The faculty space at IUM is officially designated as a foreign branch of the CNRS (French scientific research center), called the Poncelet laboratory, but there are no test tubes. On account of the CNRS connection, there are a lot of people visiting or working at IUM who speak French, which I don't. Sometimes in the office it sounds to me like I'm in France. One time the director, Tsfasman, started speaking to me in French. I must've had a look of utter confusion on my face since he soon stopped and switched to Russian or English. Everyone is quite friendly.
A few weeks after I arrived the laboratory made space available in a new room, where there was a more expansive area for tea, coffee, and various snacks, as well as a real refrigerator:
I contributed some boxes of tea and the red cartoon in the central part of the whiteboard.

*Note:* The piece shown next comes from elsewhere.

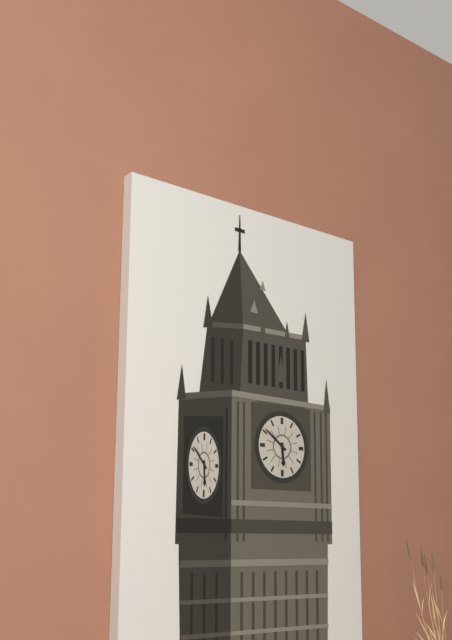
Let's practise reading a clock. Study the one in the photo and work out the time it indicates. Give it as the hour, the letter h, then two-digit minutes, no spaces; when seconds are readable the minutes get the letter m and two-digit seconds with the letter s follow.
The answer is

Here is a video I took of the walk from the Smolenskaya metro station (on the dark blue line) to IUM.
Hi Keith,
ОтветитьУдалитьVery nice account!
One little correction: the Russian translation for "measuring cup" is not "мерая чашка" but rather "мерная чашка". By the way I find Google Translate surprisingly good - it offers "мерный стаканчик" which I like a little less than "мерная чашка" but it is still acceptable. I hope you'll continue recording your impressions for posterity. If you have a chance, say hello to Misha Tsfasman from me.
Thanks for catching that. It's now corrected.